GIVEN TASK: Which periods of foreign rule does the text on Filipino greatness list, and how long does it say each one lasted?
Start DOCUMENT TEXT
Only memories and memorials will remain


RIZAL WAS RIGHT: a person has to recall the lessons of his past to forge a better future. Taking this adage to embrace the Filipino nation means Filipinos must cast a studied eye at past greatness to exceed that greatness in the future.

This country is a Great Nation. But it is a Nation that has forgotten the meaning of greatness because it refuses to recognize the greatness in its past.

For some Filipinos whose minds are warped by the archetypal image of the downtrodden Pinoy, these bold statements will be shocking. These Filipinos will be hard pressed to remember a time in our history when Filipinos were great.

What they will see are some four centuries of unrelieved Spanish tyranny; close to five decades of petty American “culture” and three years of inhuman Japanese brutality.

Where is the greatness in this litany of oppression?

Memories of Filipino greatness
The greatness lies in that the Filipino Nation defeated four centuries of imperial racism by these colonial empires.
End DOCUMENT TEXT
Start MATERIAL PROVIDED
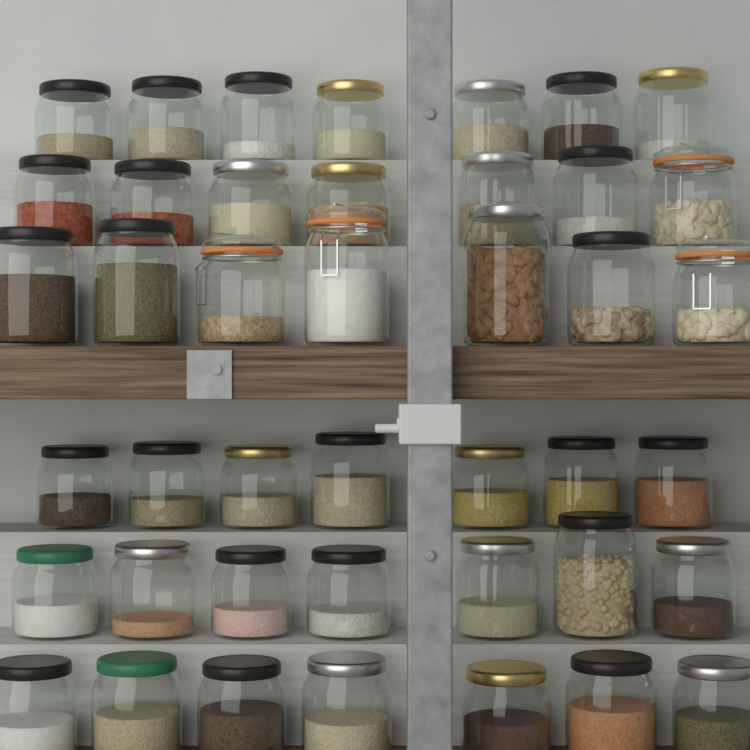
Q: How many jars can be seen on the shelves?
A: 42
End MATERIAL PROVIDED
TASK SOLUTION:
- Spanish tyranny: some four centuries
- American "culture": close to five decades
- Japanese brutality: three years